[Source text]

Your Thinking Determines Your State

Researchers from the University of Wisconsin have published a major study involving 1,065 individuals, examining the relationship between the interpretation of bodily reactions related to stress and mental well-being.
You can read the abstract here:
“The physiological reaction to stress is intertwined with, yet separate from, the subjective feeling of stress, although both systems must work together to enable adaptive responses. Researchers examined 1,065 participants from the Midlife in the United States 2 study who completed a self-report study and a stress induction procedure, while physiological and self-report measurements of stress were recorded. Individual differences in the relationship between heart rate and self-reported stress were analyzed in relation to measurements reflecting psychological well-being (self-report measures of well-being, anxiety, depression), coping strategies, and physical well-being (proinflammatory biomarkers interleukin-6 and C-reactive protein). The connection between participants’ heart rate and self-reported stress was significantly related to higher psychological well-being, fewer depressive symptoms, lower baseline anxiety, less use of avoidance coping, and lower levels of proinflammatory biomarkers. Our results highlight the importance of studying individual differences in the relationship between physiological response and subjective mental states in relation to well-being.”

The research shows that if we learn to think differently about stress and its associated reactions, we will experience reduced anxiety and depression, as well as increased overall well-being.

[/Source text]
[Dataset extract]

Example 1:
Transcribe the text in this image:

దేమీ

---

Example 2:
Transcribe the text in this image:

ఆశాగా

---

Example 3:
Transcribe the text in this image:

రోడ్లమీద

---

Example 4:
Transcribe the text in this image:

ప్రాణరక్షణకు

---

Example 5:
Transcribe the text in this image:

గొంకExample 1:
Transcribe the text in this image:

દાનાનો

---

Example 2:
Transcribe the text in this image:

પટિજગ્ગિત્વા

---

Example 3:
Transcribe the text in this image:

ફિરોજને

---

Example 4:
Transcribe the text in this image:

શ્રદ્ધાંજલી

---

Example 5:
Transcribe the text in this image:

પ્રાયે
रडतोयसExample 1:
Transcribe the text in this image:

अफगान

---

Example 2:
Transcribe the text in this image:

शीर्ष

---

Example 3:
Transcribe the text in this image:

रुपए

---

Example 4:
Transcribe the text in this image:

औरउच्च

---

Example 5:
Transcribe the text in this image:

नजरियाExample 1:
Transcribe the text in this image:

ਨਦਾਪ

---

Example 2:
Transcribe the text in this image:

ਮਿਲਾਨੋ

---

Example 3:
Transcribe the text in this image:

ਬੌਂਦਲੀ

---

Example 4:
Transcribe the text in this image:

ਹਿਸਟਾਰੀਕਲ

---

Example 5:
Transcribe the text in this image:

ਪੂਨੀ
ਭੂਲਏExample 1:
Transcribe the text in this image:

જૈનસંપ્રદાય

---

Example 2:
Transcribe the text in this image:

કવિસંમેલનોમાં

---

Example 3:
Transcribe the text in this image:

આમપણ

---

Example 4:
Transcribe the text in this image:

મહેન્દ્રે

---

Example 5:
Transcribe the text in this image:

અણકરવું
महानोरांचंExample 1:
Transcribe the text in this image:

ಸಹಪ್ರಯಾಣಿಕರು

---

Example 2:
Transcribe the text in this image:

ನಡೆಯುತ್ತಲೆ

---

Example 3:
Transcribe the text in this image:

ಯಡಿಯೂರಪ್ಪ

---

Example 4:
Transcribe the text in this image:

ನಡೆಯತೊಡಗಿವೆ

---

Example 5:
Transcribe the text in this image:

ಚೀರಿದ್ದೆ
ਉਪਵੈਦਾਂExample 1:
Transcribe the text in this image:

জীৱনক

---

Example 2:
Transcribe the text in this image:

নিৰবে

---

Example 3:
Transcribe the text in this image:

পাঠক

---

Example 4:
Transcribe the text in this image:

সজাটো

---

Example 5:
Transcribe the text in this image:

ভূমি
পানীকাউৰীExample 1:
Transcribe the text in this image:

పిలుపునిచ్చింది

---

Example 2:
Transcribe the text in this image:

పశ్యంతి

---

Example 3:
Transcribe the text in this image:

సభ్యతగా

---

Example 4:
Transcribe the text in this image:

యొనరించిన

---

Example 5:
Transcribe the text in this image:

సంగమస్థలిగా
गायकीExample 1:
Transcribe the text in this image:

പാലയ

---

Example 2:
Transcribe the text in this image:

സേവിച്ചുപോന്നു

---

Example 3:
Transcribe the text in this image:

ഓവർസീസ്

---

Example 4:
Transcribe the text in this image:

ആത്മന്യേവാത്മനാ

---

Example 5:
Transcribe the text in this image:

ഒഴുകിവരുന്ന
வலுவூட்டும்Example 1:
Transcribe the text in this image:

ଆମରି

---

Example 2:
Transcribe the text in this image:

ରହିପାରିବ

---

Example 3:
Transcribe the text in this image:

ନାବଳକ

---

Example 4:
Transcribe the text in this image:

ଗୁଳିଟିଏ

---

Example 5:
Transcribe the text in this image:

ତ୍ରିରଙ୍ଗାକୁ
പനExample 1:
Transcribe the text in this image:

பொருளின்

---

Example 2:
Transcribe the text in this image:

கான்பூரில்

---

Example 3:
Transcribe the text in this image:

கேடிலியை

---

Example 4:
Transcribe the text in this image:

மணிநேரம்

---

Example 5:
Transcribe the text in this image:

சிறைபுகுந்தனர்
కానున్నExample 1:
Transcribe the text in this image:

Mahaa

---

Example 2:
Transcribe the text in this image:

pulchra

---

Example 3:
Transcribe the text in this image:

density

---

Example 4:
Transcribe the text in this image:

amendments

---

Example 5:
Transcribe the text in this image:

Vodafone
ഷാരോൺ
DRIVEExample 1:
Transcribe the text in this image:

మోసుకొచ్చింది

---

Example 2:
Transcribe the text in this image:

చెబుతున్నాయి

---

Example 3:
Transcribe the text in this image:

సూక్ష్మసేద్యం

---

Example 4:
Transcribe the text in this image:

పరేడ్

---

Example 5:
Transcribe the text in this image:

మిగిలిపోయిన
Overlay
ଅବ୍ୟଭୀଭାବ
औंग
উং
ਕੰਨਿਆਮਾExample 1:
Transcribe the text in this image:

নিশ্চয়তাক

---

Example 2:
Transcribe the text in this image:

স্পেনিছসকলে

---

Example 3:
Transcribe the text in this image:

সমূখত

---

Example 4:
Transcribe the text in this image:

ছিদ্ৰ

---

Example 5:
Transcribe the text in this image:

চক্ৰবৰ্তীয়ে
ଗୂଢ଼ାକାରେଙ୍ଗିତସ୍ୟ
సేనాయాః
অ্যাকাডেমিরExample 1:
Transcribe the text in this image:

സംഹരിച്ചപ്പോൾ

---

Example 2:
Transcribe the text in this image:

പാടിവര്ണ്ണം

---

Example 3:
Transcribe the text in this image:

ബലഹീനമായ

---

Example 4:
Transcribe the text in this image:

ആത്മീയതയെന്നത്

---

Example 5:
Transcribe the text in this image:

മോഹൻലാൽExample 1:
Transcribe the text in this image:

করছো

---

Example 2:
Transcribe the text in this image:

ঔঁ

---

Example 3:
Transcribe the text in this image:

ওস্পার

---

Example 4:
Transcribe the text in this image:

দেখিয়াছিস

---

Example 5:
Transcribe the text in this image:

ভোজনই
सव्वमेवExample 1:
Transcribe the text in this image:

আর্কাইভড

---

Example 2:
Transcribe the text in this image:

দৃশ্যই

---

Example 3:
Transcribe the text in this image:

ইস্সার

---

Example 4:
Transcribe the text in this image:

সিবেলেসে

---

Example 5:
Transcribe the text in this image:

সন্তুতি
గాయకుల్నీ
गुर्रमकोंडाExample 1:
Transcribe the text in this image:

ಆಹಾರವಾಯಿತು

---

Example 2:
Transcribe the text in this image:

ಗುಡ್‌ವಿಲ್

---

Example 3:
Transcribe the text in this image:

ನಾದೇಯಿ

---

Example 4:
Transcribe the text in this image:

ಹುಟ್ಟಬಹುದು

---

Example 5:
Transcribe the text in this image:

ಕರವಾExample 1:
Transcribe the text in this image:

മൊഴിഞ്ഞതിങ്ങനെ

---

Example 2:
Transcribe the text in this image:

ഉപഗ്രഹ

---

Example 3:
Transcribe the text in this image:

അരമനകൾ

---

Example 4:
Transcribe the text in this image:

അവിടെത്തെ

[/Dataset extract]

Study questions ▸
1/ In the text on stress, researchers from which university published the study?
2/ Reproduce the passage from the text on stress starting at "Researchers from the" and ending at "and mental well-being.".

Answers to the tasks ▸
1/ The University of Wisconsin.

2/
Researchers from the University of Wisconsin have published a major study involving 1,065 individuals, examining the relationship between the interpretation of bodily reactions related to stress and mental well-being.